Joseph refused to say it after the advances of Potiphar’s wife. In Genesis 39 Joseph has captivated the attention of the wife of his master. As she continues her advances toward him, there would have been many who would have thrown up their hands, said “I have no choice” and acceded to her wishes. Instead, Joseph responds in verse 9 by saying, “How then can I do this great wickedness, and sin against God?” When he runs from the house leaving his garment in her hand (Vs. 12) he seals his departure for the prison cells of Egypt. Yet Joseph recognized he had a choice between righteousness and pleasing his employer: he chose righteousness.
Daniel is another example of one who would not acquiesce to his captors when they placed before him that which was unlawful. In Daniel 1, he and his companions are presented with meat from the king that would have defiled them by being unclean (Vs. 8). Daniel could have simply said, “I have no choice” and devoured whatever was placed before him. Instead, Daniel proposes a challenge whereby he and his companions receive only vegetables and water for 10 days to see which group comes out in better condition. Daniel, of course, comes out on top, and in the process found a way to not violate the laws of God. Daniel recognized he had a choice between keeping God’s law or caving to his captors; he chose God’s law, and the captors came around to his viewpoint.
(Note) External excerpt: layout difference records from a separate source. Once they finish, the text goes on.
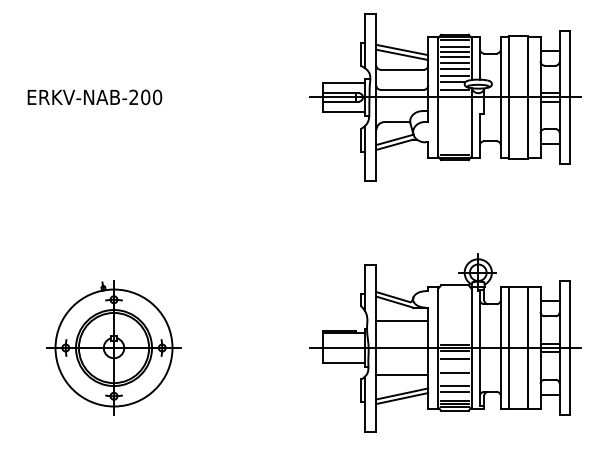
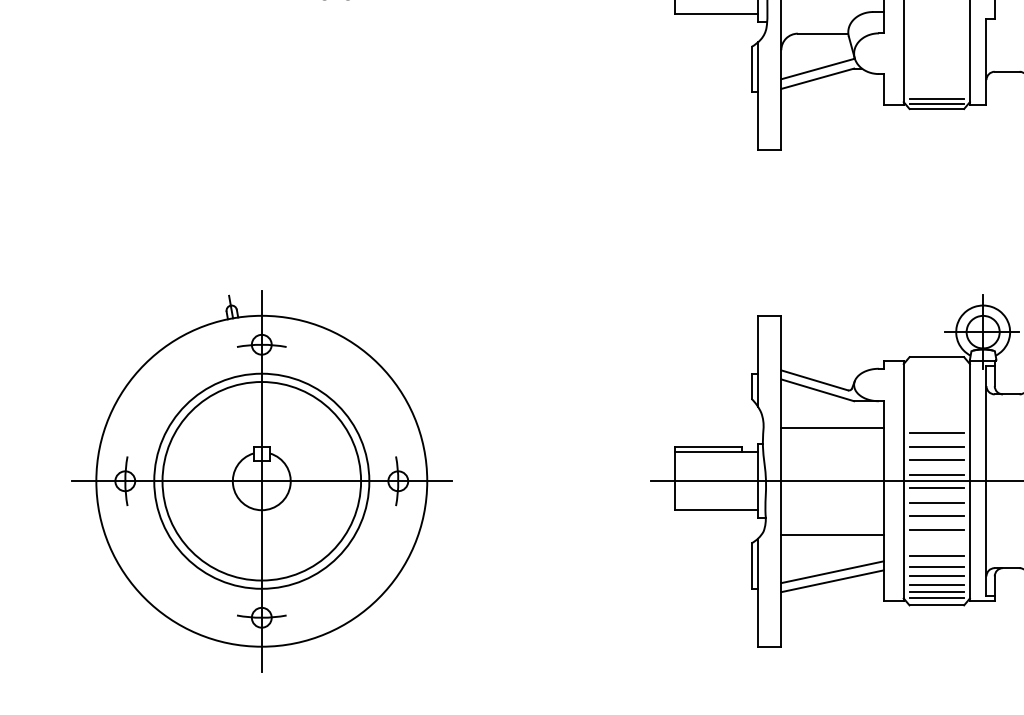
line: (454, 323) -> (936, 432), added
line: (454, 330) -> (936, 446), added
line: (454, 337) -> (936, 460), added
part: (113, 347) -> (260, 480), size x1.43
line: (454, 365) -> (936, 515), added
line: (454, 396) -> (936, 577), added

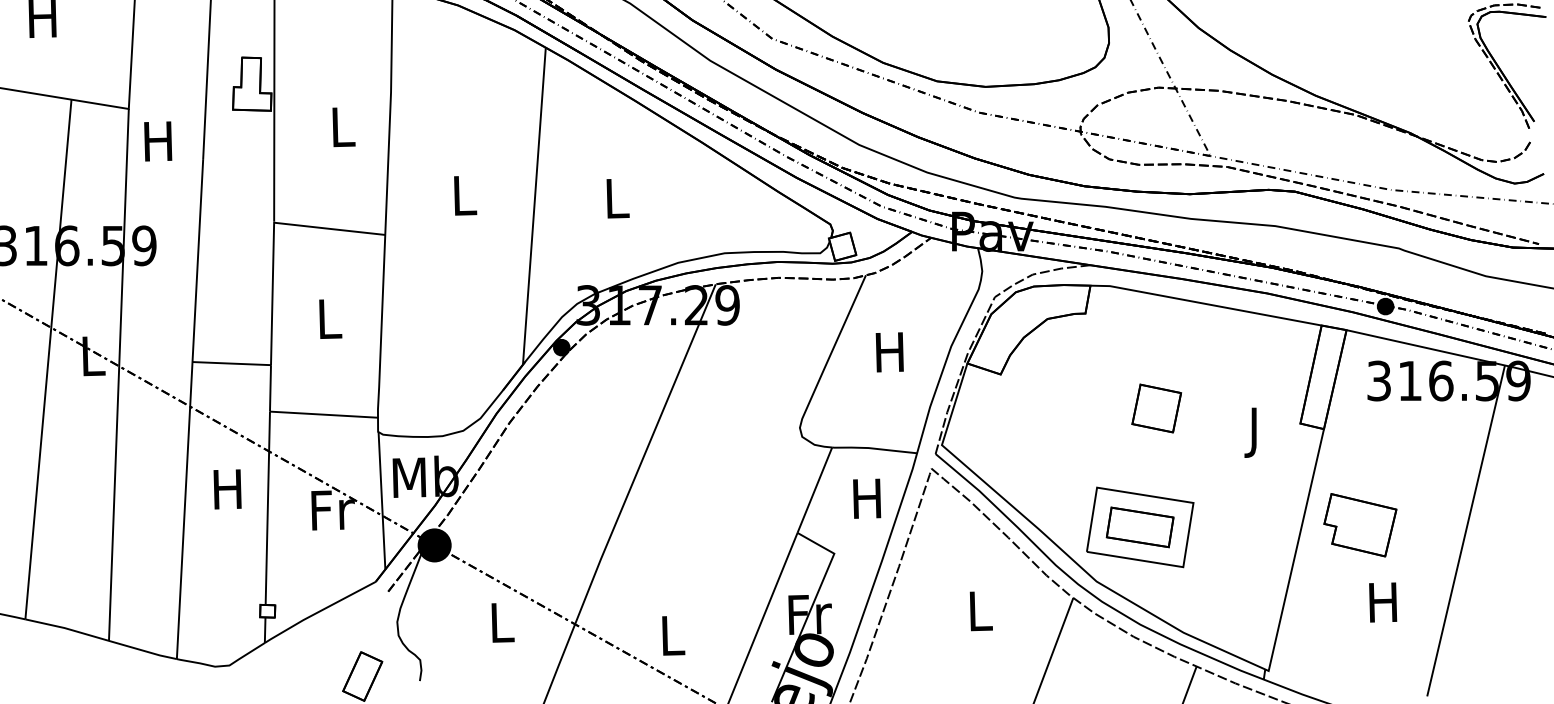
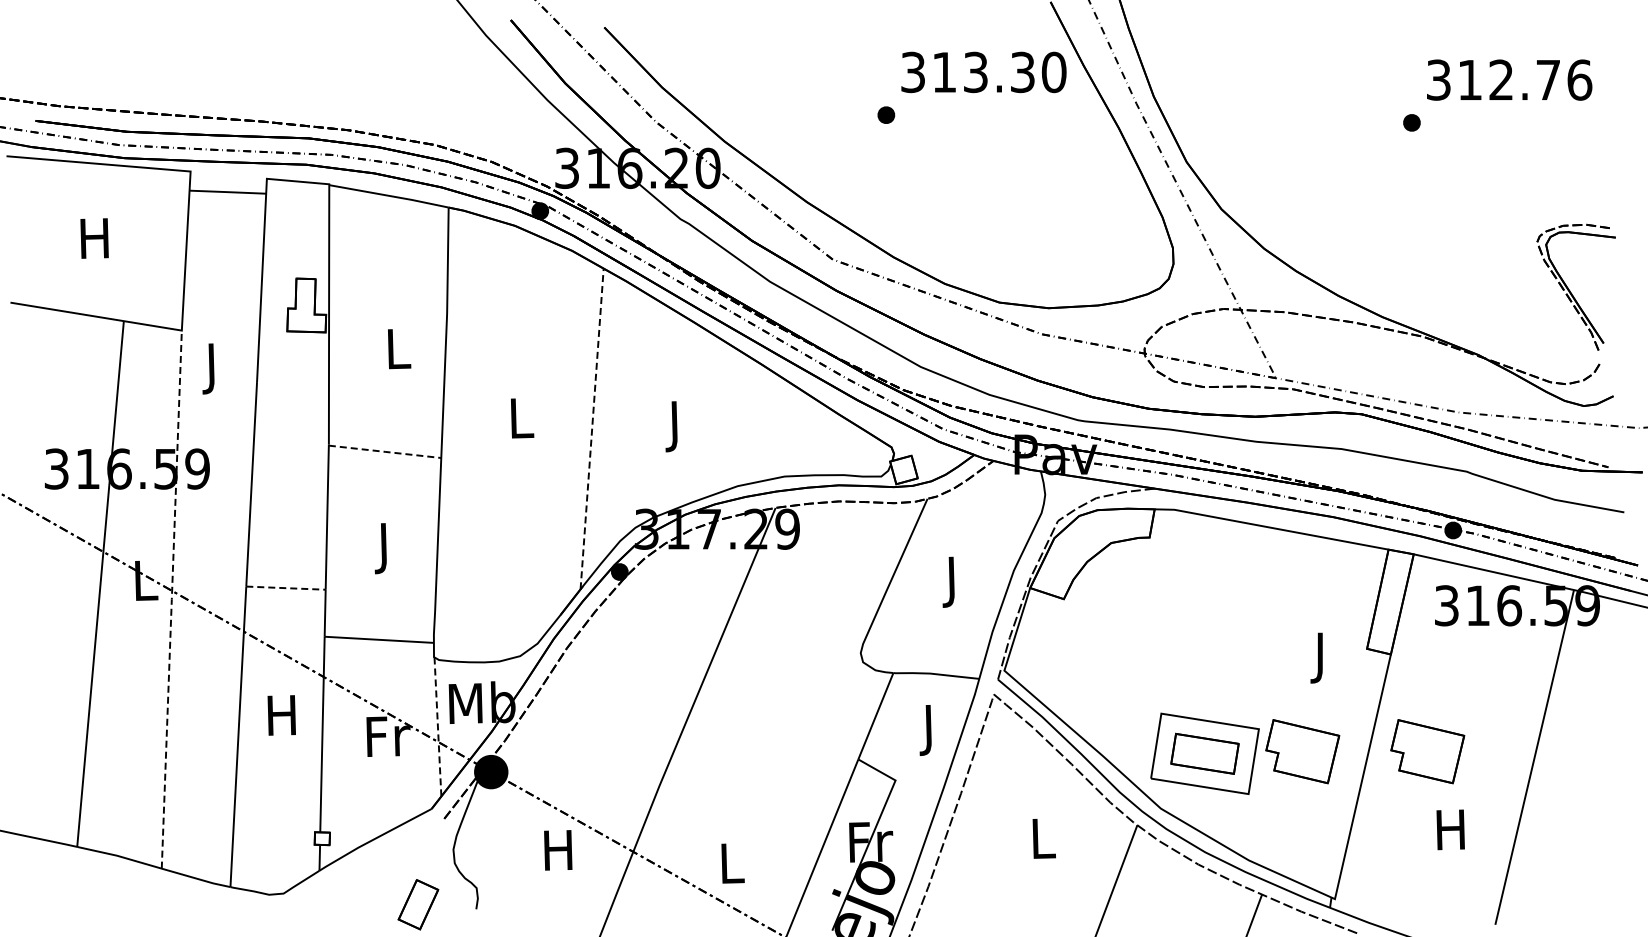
text: (158, 146) -> (211, 368), H -> J
text: (617, 203) -> (676, 426), L -> J
line: (534, 205) -> (592, 428), solid -> dashed
line: (330, 228) -> (385, 451), solid -> dashed
text: (330, 324) -> (385, 548), L -> J
text: (889, 357) -> (951, 581), H -> J
line: (232, 363) -> (286, 588), solid -> dashed
line: (118, 374) -> (171, 599), solid -> dashed
part: (1156, 408) -> (1221, 633), removed
line: (381, 501) -> (437, 727), solid -> dashed
text: (866, 503) -> (928, 729), H -> J
part: (1236, 525) -> (1302, 751), added
text: (501, 622) -> (558, 850), L -> H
In the New Testament the apostles would have had ample opportunity to use the, “I have no choice” excuse. In Acts 5 they are brought before the Jewish Sanhedrin and asked whether or not they remembered being commanded not to teach in the name of Jesus (Vs. 28)? The apostles could have, after the initial rebuke, simply said, “We have no choice” and gone on about their previous lives. Instead they answered the Sanhedrin with their own form of the statement when Peter said, “We ought to obey God rather than men” (Vs. 29). The apostles had a choice: continue proclaiming the truth, or allow the government to shut them up. In response they said there was only one true option, to obey God and proclaim his will.
There is always a choice and there is always a correct answer to a dilemma. The greatest test of a Christian’s faith is not how he or she reacts when the right choice is obvious, easy, and unobstructed; but how Christians react when the right choice is difficult, hard, and not easily seen. There will be times in every Christian’s life where the desirable decision will be the wrong one, and the much harder and less physically rewarding decision will be correct. Will we have the courage to take personal responsibility for our actions, look man square in the eye and say, “I choose right” instead of, “I had no choice?” We answer that question every day by the decisions we make, the entertainment in which we partake, the rules by which we live, and the character we exhibit. May we never be found to make the excuse, “I had no choice.”